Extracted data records
━━━━

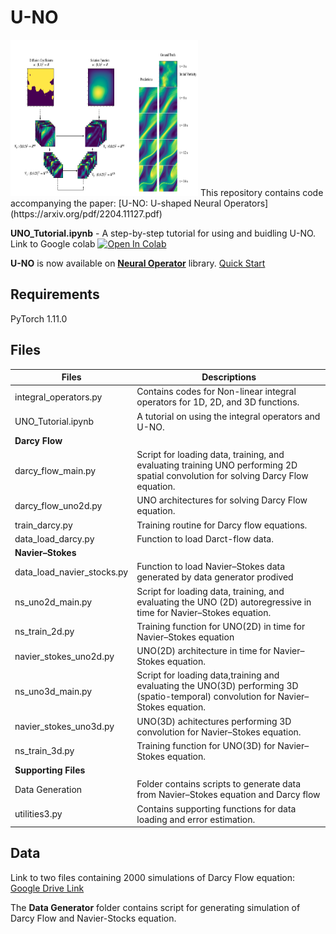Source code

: # U-NO
<img src="https://raw.githubusercontent.com/ashiq24/UNO/web_resources/uno.png" alt="uno architecture" style="height: 250px; width:300px;"/>
This repository contains code accompanying the paper: [U-NO: U-shaped Neural Operators](https://arxiv.org/pdf/2204.11127.pdf)

**UNO_Tutorial.ipynb** - A step-by-step tutorial for using and buidling U-NO. Link to Google colab [![Open In Colab](https://colab.research.google.com/assets/colab-badge.svg)](https://colab.research.google.com/drive/1f1WYsjAgIjJRFtfQYYnZCZsxl602MMPX?usp=sharing)

**U-NO** is now available on [**Neural Operator**](https://github.com/neuraloperator/neuraloperator) library. [Quick Start](https://github.com/neuraloperator/neuraloperator/blob/main/examples/plot_UNO_darcy.py)
## Requirements
PyTorch 1.11.0

## Files

| Files| Descriptions|
|------|-------------|
|integral_operators.py | Contains codes for Non-linear integral operators for 1D, 2D, and 3D functions.|
|UNO_Tutorial.ipynb| A tutorial on using the integral operators and U-NO.|
|**Darcy Flow**|
|darcy_flow_main.py | Script for loading data, training, and evaluating training UNO performing 2D spatial convolution for solving Darcy Flow equation.|
|darcy_flow_uno2d.py | UNO architectures for solving Darcy Flow equation.|
|train_darcy.py | Training routine for Darcy flow equations.|
|data_load_darcy.py| Function to load Darct-flow data.|
|**Navier–Stokes**|
|data_load_navier_stocks.py| Function to load Navier–Stokes data generated by data generator prodived|
|ns_uno2d_main.py | Script for loading data, training, and evaluating the UNO (2D) autoregressive in time for Navier–Stokes equation.|
|ns_train_2d.py | Training function for UNO(2D) in time for Navier–Stokes equation|
|navier_stokes_uno2d.py | UNO(2D) architecture in time for Navier–Stokes equation.|
|ns_uno3d_main.py | Script for loading data,training and evaluating the UNO(3D) performing 3D (spatio-temporal) convolution for Navier–Stokes equation.|
|navier_stokes_uno3d.py | UNO(3D) achitectures performing 3D convolution for Navier–Stokes equation.|
|ns_train_3d.py | Training function for UNO(3D) for Navier–Stokes equation.|
|**Supporting Files**|
|Data Generation| Folder contains scripts to generate data from Navier–Stokes equation and Darcy flow|
|utilities3.py| Contains supporting functions for data loading and error estimation.|


## Data

Link to two files containing 2000 simulations of Darcy Flow equation:
[Google Drive Link](https://drive.google.com/drive/folders/1y6j5sL4QrpKTMrlVAyN7bUlt785oQtOm?usp=sharing)

The **Data Generator** folder contains script for generating simulation of  Darcy Flow and Navier-Stocks equation.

━━━━

WHAT THE TASK ASKS: Could you output every line of source text from the records above, character for character, leaving out the pictures?

WRITTEN SOLUTION:
Source code

: # U-NO
<img src="https://raw.githubusercontent.com/ashiq24/UNO/web_resources/uno.png" alt="uno architecture" style="height: 250px; width:300px;"/>
This repository contains code accompanying the paper: [U-NO: U-shaped Neural Operators](https://arxiv.org/pdf/2204.11127.pdf)

**UNO_Tutorial.ipynb** - A step-by-step tutorial for using and buidling U-NO. Link to Google colab [![Open In Colab](https://colab.research.google.com/assets/colab-badge.svg)](https://colab.research.google.com/drive/1f1WYsjAgIjJRFtfQYYnZCZsxl602MMPX?usp=sharing)

**U-NO** is now available on [**Neural Operator**](https://github.com/neuraloperator/neuraloperator) library. [Quick Start](https://github.com/neuraloperator/neuraloperator/blob/main/examples/plot_UNO_darcy.py)
## Requirements
PyTorch 1.11.0

## Files

| Files| Descriptions|
|------|-------------|
|integral_operators.py | Contains codes for Non-linear integral operators for 1D, 2D, and 3D functions.|
|UNO_Tutorial.ipynb| A tutorial on using the integral operators and U-NO.|
|**Darcy Flow**|
|darcy_flow_main.py | Script for loading data, training, and evaluating training UNO performing 2D spatial convolution for solving Darcy Flow equation.|
|darcy_flow_uno2d.py | UNO architectures for solving Darcy Flow equation.|
|train_darcy.py | Training routine for Darcy flow equations.|
|data_load_darcy.py| Function to load Darct-flow data.|
|**Navier–Stokes**|
|data_load_navier_stocks.py| Function to load Navier–Stokes data generated by data generator prodived|
|ns_uno2d_main.py | Script for loading data, training, and evaluating the UNO (2D) autoregressive in time for Navier–Stokes equation.|
|ns_train_2d.py | Training function for UNO(2D) in time for Navier–Stokes equation|
|navier_stokes_uno2d.py | UNO(2D) architecture in time for Navier–Stokes equation.|
|ns_uno3d_main.py | Script for loading data,training and evaluating the UNO(3D) performing 3D (spatio-temporal) convolution for Navier–Stokes equation.|
|navier_stokes_uno3d.py | UNO(3D) achitectures performing 3D convolution for Navier–Stokes equation.|
|ns_train_3d.py | Training function for UNO(3D) for Navier–Stokes equation.|
|**Supporting Files**|
|Data Generation| Folder contains scripts to generate data from Navier–Stokes equation and Darcy flow|
|utilities3.py| Contains supporting functions for data loading and error estimation.|


## Data

Link to two files containing 2000 simulations of Darcy Flow equation:
[Google Drive Link](https://drive.google.com/drive/folders/1y6j5sL4QrpKTMrlVAyN7bUlt785oQtOm?usp=sharing)

The **Data Generator** folder contains script for generating simulation of  Darcy Flow and Navier-Stocks equation.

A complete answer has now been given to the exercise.